Decided to set up a little gym at home, I have just started a new job and havent got much time to be going to the gym waiting around to get my workout done then trying to get back through the rush hour traffic.

So decided to empty out all my detaling gear and put my own little gym in there.

So far i got the floor tiles laid. I ordered some bits

165kg set (still waiting on the 2.5's and 1.25's)









Olympic curling bar









And here is the garage as it is at the moment going to do so more work to it over the weekend.

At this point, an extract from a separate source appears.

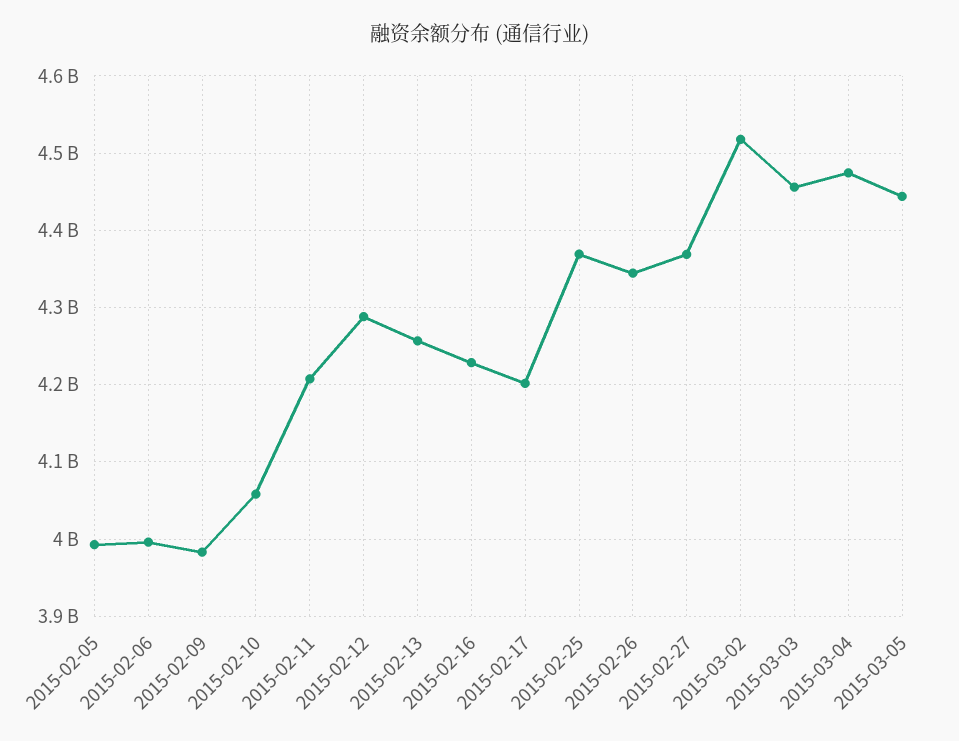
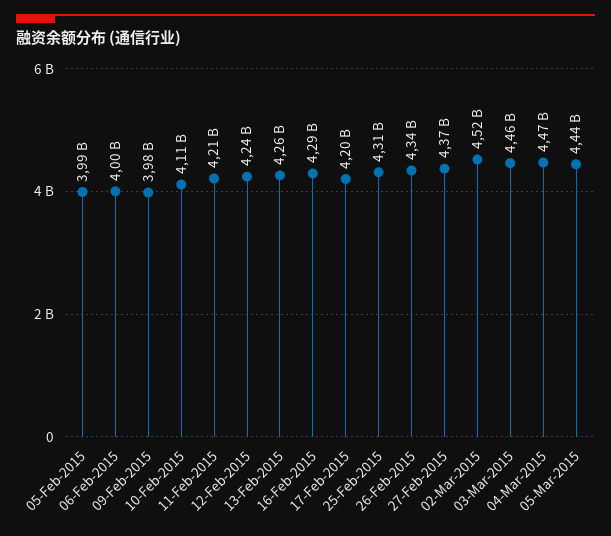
2015-02-10: 4060000000 -> 4110000000
2015-02-12: 4290000000 -> 4240000000
2015-02-16: 4230000000 -> 4290000000
2015-02-25: 4370000000 -> 4310000000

All i am waiting on is this been told its coming Tuesday
http://www.powerhouse-fitness.co.uk/bodymax-cf380-total-smiths-system.php

For a while this should have every thing i need maybe some more weight plates later on and a tricep bar


----------



## ITHAQVA (Feb 20, 2011)

Looking good mate, did you get the flooring from Amazon? Looks like the same stuff ive got :thumb:


----------



## Car Key (Mar 20, 2007)

Nice :thumb:

Are those Sportline plates, if so, where did you get them?


----------



## Glennroy (Jul 12, 2006)

ITHAQVA said:


> Looking good mate, did you get the flooring from Amazon? Looks like the same stuff ive got :thumb:


Yeah its the stuff from amazon not bad for the price


----------



## Glennroy (Jul 12, 2006)

Car Key said:


> Nice :thumb:
> 
> Are those Sportline plates, if so, where did you get them?


No mate there are Bodymax Olympic Cast Iron Weight Plates i was going to go for the more expensive rubber ones but to be honest its pretty much only going to be me using them so i will be careful with them.


----------



## Glennroy (Jul 12, 2006)

Nearly finished now just got to put the bench together and a little tidy up then ready to rock and roll.

Some pics










Put a little tv up and stereo


----------



## Shinyvec (Feb 12, 2010)

If you are thinking about a Tread Mill I will be putting mine on here on the For Sale section in the Newyear so dont go buying new and waisting money


----------



## JJ_ (Oct 26, 2005)

I have the exact same workout bench, its superb still havent managed to break it 

Where does the car go now ?


----------



## Glennroy (Jul 12, 2006)

JJ_ said:


> I have the exact same workout bench, its superb still havent managed to break it
> 
> Where does the car go now ?


Garage was never really good for the car bit narrow couldn't open the doors just park in front of it now


----------



## Glennroy (Jul 12, 2006)

Shinyvec said:


> If you are thinking about a Tread Mill I will be putting mine on here on the For Sale section in the Newyear so dont go buying new and waisting money


Think I am going to buy a cross trainer to go in there as well not into cardio myself just weights


----------



## PaulN (Jan 17, 2008)

All looking good, but a little close space wise. Of course I would save this but I'd never lose my garage for anything including a gym.


----------



## Glennroy (Jul 12, 2006)

PaulN said:


> All looking good, but a little close space wise. Of course I would save this but I'd never lose my garage for anything including a gym.


Plenty of room still in there I live in a flat top floor so it's not good for any thing else. Like storage 4 flights of stairs to carry things up and down. Enough room to work out in


----------